Perfino il New York Times ha rilanciato in questi giorni la storia di un bimbo napoletano di meno di tre anni, sepolto quasi mezzo secolo fa a Napoli, nella basilica di San Domenico Maggiore, e naturalmente mummificato nell’aria secca degli anfratti della chiesa, sui cui resti una squadra di ricercatori internazionali ha effettuato approfondimenti molecolari che hanno radicalmente modificato gli esiti iniziali dell’“autopsia”.
Gli ultimi risultati scientifici sono pubblicati sulla rivista Plos Pathogens, la firma è della McMaster University di Hamilton, con collaborazioni perfino da un istituto australiano, nonché dalla Divisione di Paleopatologia dell’Università di Pisa, la stessa che trent’anni fa scoprì la piccola mummia in un’esplorazione nella basilica, ipotizzando che il bimbo fosse stato ucciso dal vaiolo, in una forma che avrebbe preceduto i suoi effetti pandemici dei secoli successivi.
Sembrava insomma un caso d’esordio di quella patologia. Invece si trattava di tutt’altro: fu solo un’epatite B dicono le evidenze degli odierni esami del Dna sui tessuti del bambino. Le pustole preservate sul suo volto che avevano suggerito la diagnosi di vaiolo non hanno trovato conferma nelle successive analisi.

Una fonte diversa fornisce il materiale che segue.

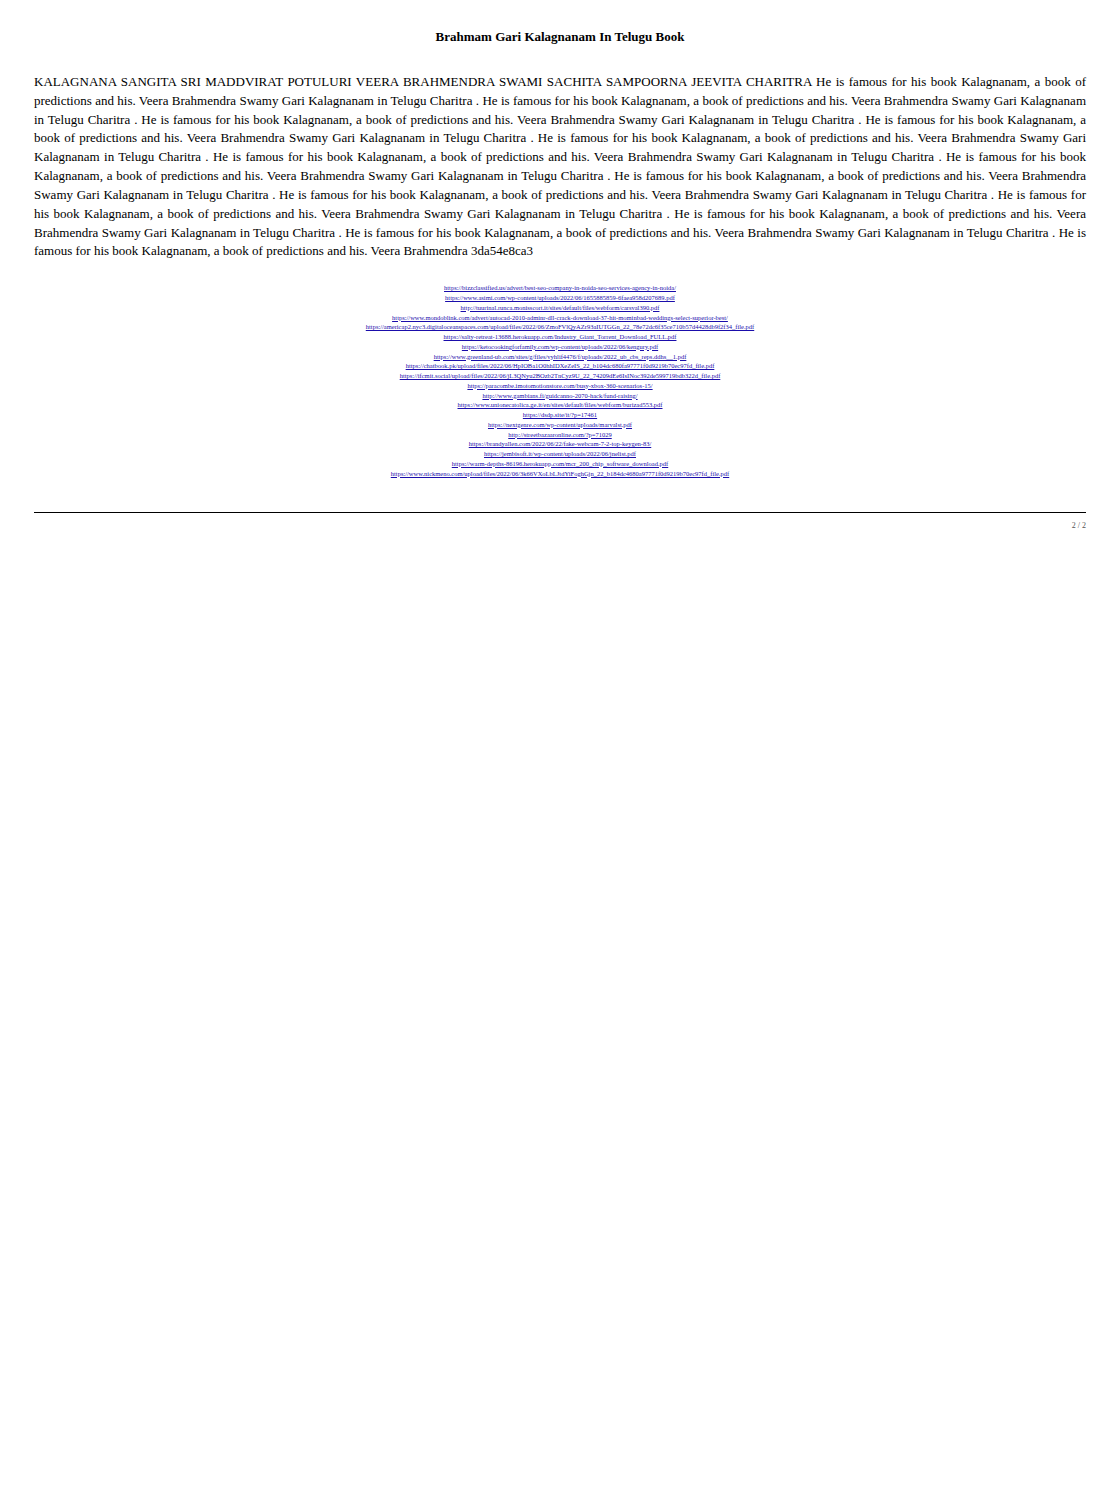Brahmam Gari Kalagnanam In Telugu Book
KALAGNANA SANGITA SRI MADDVIRAT POTULURI VEERA BRAHMENDRA SWAMI SACHITA SAMPOORNA JEEVITA CHARITRA He is famous for his book Kalagnanam, a book of predictions and his. Veera Brahmendra Swamy Gari Kalagnanam in Telugu Charitra . He is famous for his book Kalagnanam, a book of predictions and his. Veera Brahmendra Swamy Gari Kalagnanam in Telugu Charitra . He is famous for his book Kalagnanam, a book of predictions and his. Veera Brahmendra Swamy Gari Kalagnanam in Telugu Charitra . He is famous for his book Kalagnanam, a book of predictions and his. Veera Brahmendra Swamy Gari Kalagnanam in Telugu Charitra . He is famous for his book Kalagnanam, a book of predictions and his. Veera Brahmendra Swamy Gari Kalagnanam in Telugu Charitra . He is famous for his book Kalagnanam, a book of predictions and his. Veera Brahmendra Swamy Gari Kalagnanam in Telugu Charitra . He is famous for his book Kalagnanam, a book of predictions and his. Veera Brahmendra Swamy Gari Kalagnanam in Telugu Charitra . He is famous for his book Kalagnanam, a book of predictions and his. Veera Brahmendra Swamy Gari Kalagnanam in Telugu Charitra . He is famous for his book Kalagnanam, a book of predictions and his. Veera Brahmendra Swamy Gari Kalagnanam in Telugu Charitra . He is famous for his book Kalagnanam, a book of predictions and his. Veera Brahmendra Swamy Gari Kalagnanam in Telugu Charitra . He is famous for his book Kalagnanam, a book of predictions and his. Veera Brahmendra Swamy Gari Kalagnanam in Telugu Charitra . He is famous for his book Kalagnanam, a book of predictions and his. Veera Brahmendra Swamy Gari Kalagnanam in Telugu Charitra . He is famous for his book Kalagnanam, a book of predictions and his. Veera Brahmendra 3da54e8ca3
https://bizzclassified.us/advert/best-seo-company-in-noida-seo-services-agency-in-noida/
https://www.asimi.com/wp-content/uploads/2022/06/1655885859-6faea958d207689.pdf
http://tuurinal.runca.monisscort.it/sites/default/files/webform/carsval390.pdf
https://www.mondoblink.com/advert/autocad-2010-adminr-dll-crack-download-37-hit-mominbad-weddings-select-superior-best/
https://americap2.nyc3.digitaloceanspaces.com/upload/files/2022/06/ZmoFVlQyAZr93aIUTGGn_22_78e72dc6f35ce710b57d4428db9f2f34_file.pdf
https://salty-retreat-13688.herokuapp.com/Industry_Giant_Torrent_Download_FULL.pdf
https://ketocookingforfamily.com/wp-content/uploads/2022/06/kengury.pdf
https://www.greenland-ub.com/sites/g/files/vyhlif4476/f/uploads/2022_ub_cbs_reps.ddhs__1.pdf
https://chatbook.pk/upload/files/2022/06/HpIOBa1O0hhIDXeZeIS_22_b104dc680fa97771f0d9219b70ec97fd_file.pdf
https://ifcmit.social/upload/files/2022/06/jL3QNyu2BOzb2TnCyz9U_22_74209dEe6IsINoc392de599719bdb322d_file.pdf
https://paracombe.imotomotionstore.com/busy-xbox-360-scenarios-15/
http://www.gambians.fi/guidcanno-2070-hack/fund-raising/
https://www.unionecatolica.ge.it/en/sites/default/files/webform/burizad553.pdf
https://dsdp.site/it/?p=17461
https://nextgenre.com/wp-content/uploads/marvalst.pdf
http://streetbazaaronline.com/?p=71029
https://brandyallen.com/2022/06/22/fake-webcam-7-2-top-keygen-83/
https://jembisoft.it/wp-content/uploads/2022/06/jnelist.pdf
https://warm-depths-86196.herokuapp.com/mcr_200_chip_software_download.pdf
https://www.nickmeno.com/upload/files/2022/06/3k66VXoLbLJtdYiFoghGjn_22_b184dc4680a97771f0d9219b70ec97fd_file.pdf
2 / 2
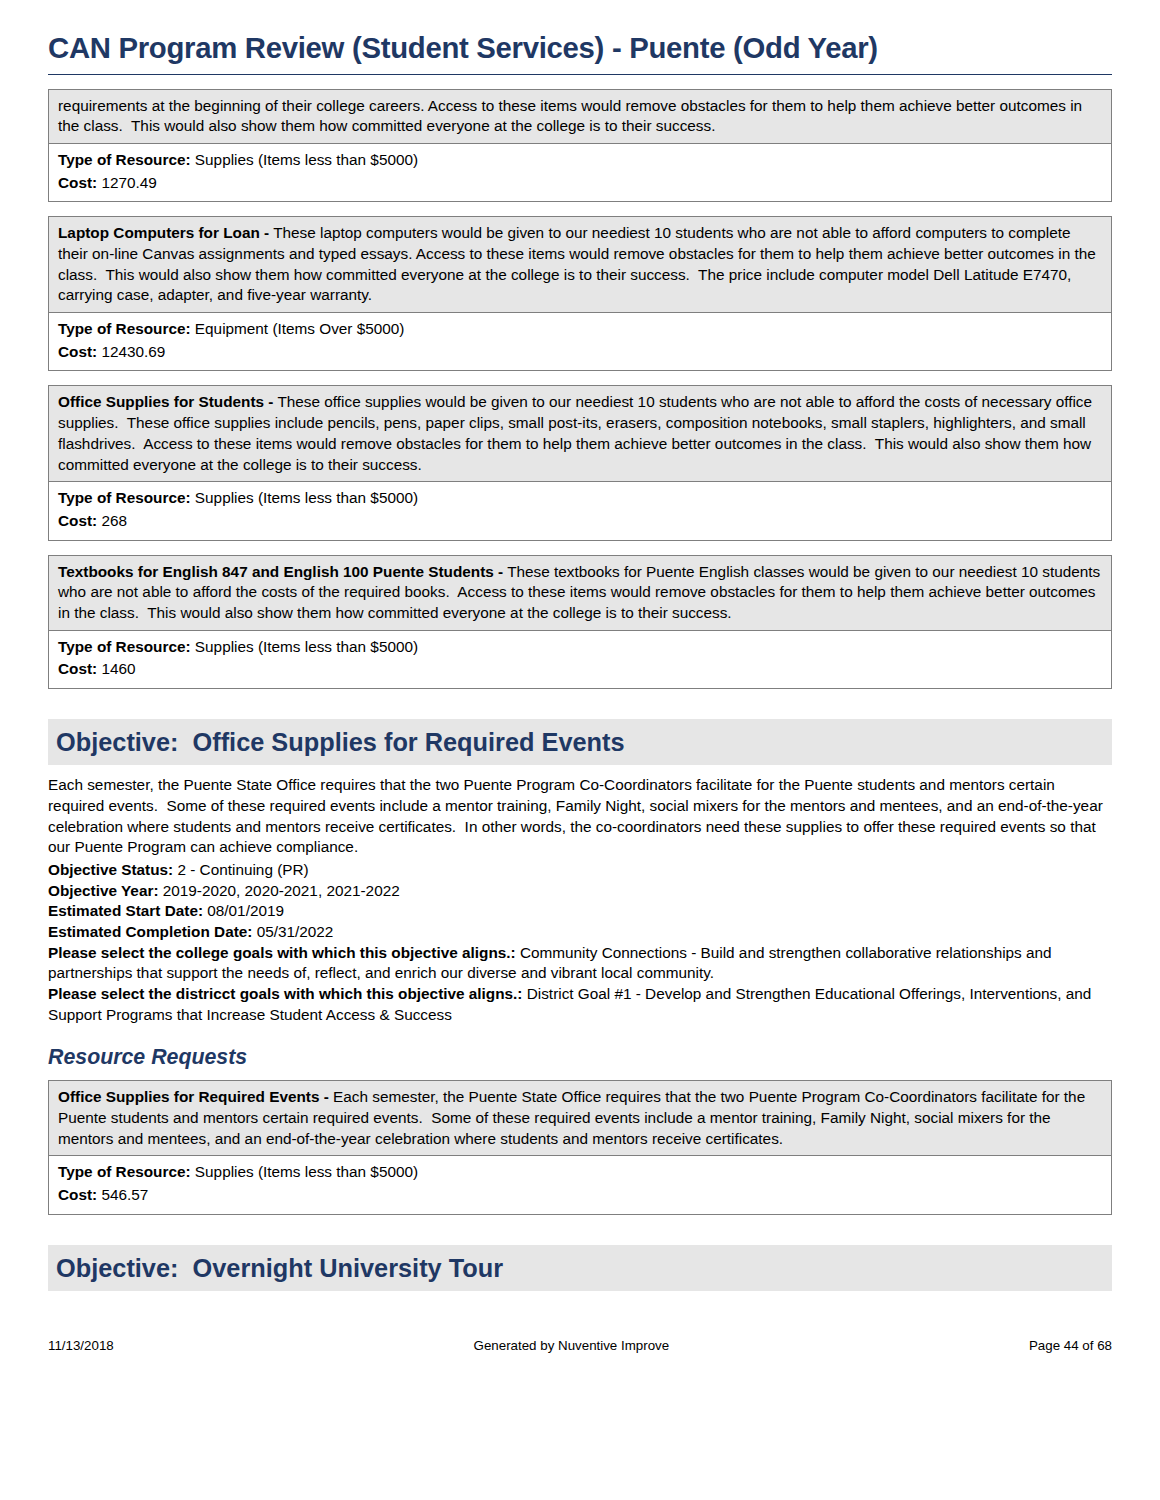CAN Program Review (Student Services) - Puente (Odd Year)
requirements at the beginning of their college careers. Access to these items would remove obstacles for them to help them achieve better outcomes in the class. This would also show them how committed everyone at the college is to their success.
Type of Resource: Supplies (Items less than $5000)
Cost: 1270.49
Laptop Computers for Loan - These laptop computers would be given to our neediest 10 students who are not able to afford computers to complete their on-line Canvas assignments and typed essays. Access to these items would remove obstacles for them to help them achieve better outcomes in the class. This would also show them how committed everyone at the college is to their success. The price include computer model Dell Latitude E7470, carrying case, adapter, and five-year warranty.
Type of Resource: Equipment (Items Over $5000)
Cost: 12430.69
Office Supplies for Students - These office supplies would be given to our neediest 10 students who are not able to afford the costs of necessary office supplies. These office supplies include pencils, pens, paper clips, small post-its, erasers, composition notebooks, small staplers, highlighters, and small flashdrives. Access to these items would remove obstacles for them to help them achieve better outcomes in the class. This would also show them how committed everyone at the college is to their success.
Type of Resource: Supplies (Items less than $5000)
Cost: 268
Textbooks for English 847 and English 100 Puente Students - These textbooks for Puente English classes would be given to our neediest 10 students who are not able to afford the costs of the required books. Access to these items would remove obstacles for them to help them achieve better outcomes in the class. This would also show them how committed everyone at the college is to their success.
Type of Resource: Supplies (Items less than $5000)
Cost: 1460
Objective: Office Supplies for Required Events
Each semester, the Puente State Office requires that the two Puente Program Co-Coordinators facilitate for the Puente students and mentors certain required events. Some of these required events include a mentor training, Family Night, social mixers for the mentors and mentees, and an end-of-the-year celebration where students and mentors receive certificates. In other words, the co-coordinators need these supplies to offer these required events so that our Puente Program can achieve compliance.
Objective Status: 2 - Continuing (PR)
Objective Year: 2019-2020, 2020-2021, 2021-2022
Estimated Start Date: 08/01/2019
Estimated Completion Date: 05/31/2022
Please select the college goals with which this objective aligns.: Community Connections - Build and strengthen collaborative relationships and partnerships that support the needs of, reflect, and enrich our diverse and vibrant local community.
Please select the districct goals with which this objective aligns.: District Goal #1 - Develop and Strengthen Educational Offerings, Interventions, and Support Programs that Increase Student Access & Success
Resource Requests
Office Supplies for Required Events - Each semester, the Puente State Office requires that the two Puente Program Co-Coordinators facilitate for the Puente students and mentors certain required events. Some of these required events include a mentor training, Family Night, social mixers for the mentors and mentees, and an end-of-the-year celebration where students and mentors receive certificates.
Type of Resource: Supplies (Items less than $5000)
Cost: 546.57
Objective: Overnight University Tour
11/13/2018 Generated by Nuventive Improve Page 44 of 68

Dagli approfondimenti è emerso che tale sintomatologia può essere compatibile con l’epatite, patologia che, pur con qualche perdurante margine di dubbio ed errore, agli ultimi riscontri è risultata la più plausibile.
Per la storia, il piccolo – che indossava una veste monastica in seta molto ricca – proveniva senz’altro da una famiglia opulenta al pari delle altre mummie rinascimentali ritrovate nella Basilica. “Pensiamo appartenga alla casa ducale degli Aragona, duchi di Montalto: i test al radiocarbonio ci hanno permesso di datare i resti alla metà del Cinquecento, e anche l'abito corrisponde”, spiega il paleopatologo Gino Fornaciari.
Per la medicina, il tema è altrettanto intrigante. Si stima che oltre 350 milioni di persone oggi abbiano infezioni croniche da epatite B, e addirittura un terzo della popolazione odierna ne sia stata prima o poi infettata, almeno in forma lieve. Quel che ci dice la piccola salma è che il codice genetico di tale malattia, diffusissima in Italia anche all’epoca, è mutato pochissimo, a differenza di altre. Essendo trasmessa perlopiù per via sessuale e non tramite vettori animali, il virus non avrebbe avuto necessità di “adattarsi”. La notizia è che non è mutato, e nuoce ancora. “Comprendere l’evoluzione dei patogeni è la quintessenza per scovare il modo di sradicarli”, concludono gli studiosi.